:: EXERCISE AIM ::
Without the pictures, restate all of the data below word for word.
(DATA SECTION begins)
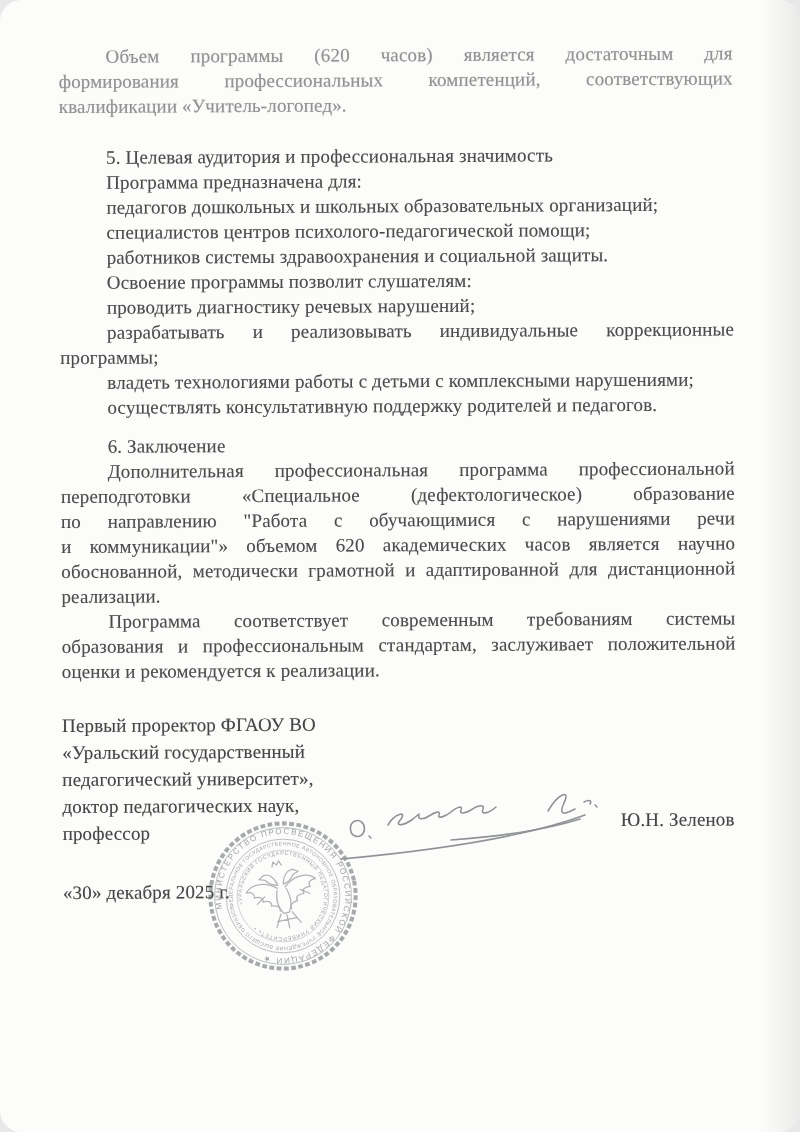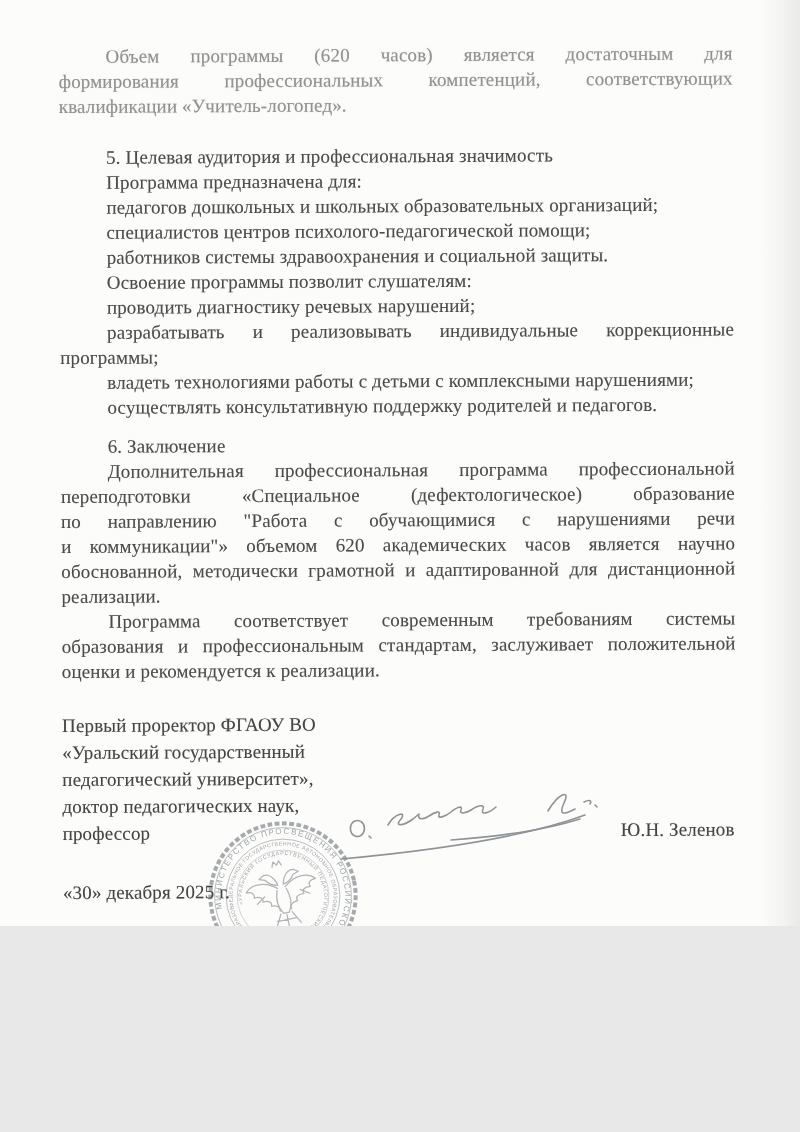--- a/index.html
+++ b/index.html
@@ -1,22 +1,23 @@
 <!DOCTYPE html>
 <html lang="ru"><head>
 <meta charset="utf-8">
 <style>
   html,body{margin:0;padding:0;background:#e8e8e8;}
   .page{
     position:relative;
-    width:800px;height:926px;
+    width:800px;height:1132px;
     margin:0 auto;
     background:#fcfcfb;
     overflow:hidden;
     font-family:"Liberation Serif","DejaVu Serif",serif;
+    border-radius:21px;
   }
   .scan-edge{
     position:absolute;top:0;right:0;bottom:0;width:40px;
     background:linear-gradient(to right,rgba(120,120,120,0) 0%,rgba(120,120,120,0.07) 60%,rgba(110,110,110,0.13) 100%);
     pointer-events:none;z-index:5;
   }
   .doc-body{
     position:absolute;left:63px;right:63px;top:44px;z-index:2;
     font-size:19px;color:#4c4c4c;
     letter-spacing:0.15px;
@@ -37,21 +38,21 @@
     text-align:justify;text-align-last:justify;
     white-space:normal;word-spacing:1px;
   }
   .sig-block{
     position:relative;
     margin-top:28px;
     color:#454545;
   }
   .sig-block .line{height:27px;line-height:27px;}
   .sig-name{
-    position:absolute;right:2px;bottom:1px;
+    position:absolute;right:2px;bottom:11px;
     height:27px;line-height:27px;
     white-space:nowrap;
   }
   .date-line{
     margin-top:32px;height:27px;line-height:27px;color:#454545;
   }
   .stamp{
     position:absolute;left:197px;top:810px;width:172px;height:172px;
     z-index:1;opacity:0.82;
     transform:rotate(-12deg);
(DATA SECTION ends)
:: ANSWER BOX ::
--- a/index.html
+++ b/index.html
@@ -1,22 +1,23 @@
 <!DOCTYPE html>
 <html lang="ru"><head>
 <meta charset="utf-8">
 <style>
   html,body{margin:0;padding:0;background:#e8e8e8;}
   .page{
     position:relative;
-    width:800px;height:926px;
+    width:800px;height:1132px;
     margin:0 auto;
     background:#fcfcfb;
     overflow:hidden;
     font-family:"Liberation Serif","DejaVu Serif",serif;
+    border-radius:21px;
   }
   .scan-edge{
     position:absolute;top:0;right:0;bottom:0;width:40px;
     background:linear-gradient(to right,rgba(120,120,120,0) 0%,rgba(120,120,120,0.07) 60%,rgba(110,110,110,0.13) 100%);
     pointer-events:none;z-index:5;
   }
   .doc-body{
     position:absolute;left:63px;right:63px;top:44px;z-index:2;
     font-size:19px;color:#4c4c4c;
     letter-spacing:0.15px;
@@ -37,21 +38,21 @@
     text-align:justify;text-align-last:justify;
     white-space:normal;word-spacing:1px;
   }
   .sig-block{
     position:relative;
     margin-top:28px;
     color:#454545;
   }
   .sig-block .line{height:27px;line-height:27px;}
   .sig-name{
-    position:absolute;right:2px;bottom:1px;
+    position:absolute;right:2px;bottom:11px;
     height:27px;line-height:27px;
     white-space:nowrap;
   }
   .date-line{
     margin-top:32px;height:27px;line-height:27px;color:#454545;
   }
   .stamp{
     position:absolute;left:197px;top:810px;width:172px;height:172px;
     z-index:1;opacity:0.82;
     transform:rotate(-12deg);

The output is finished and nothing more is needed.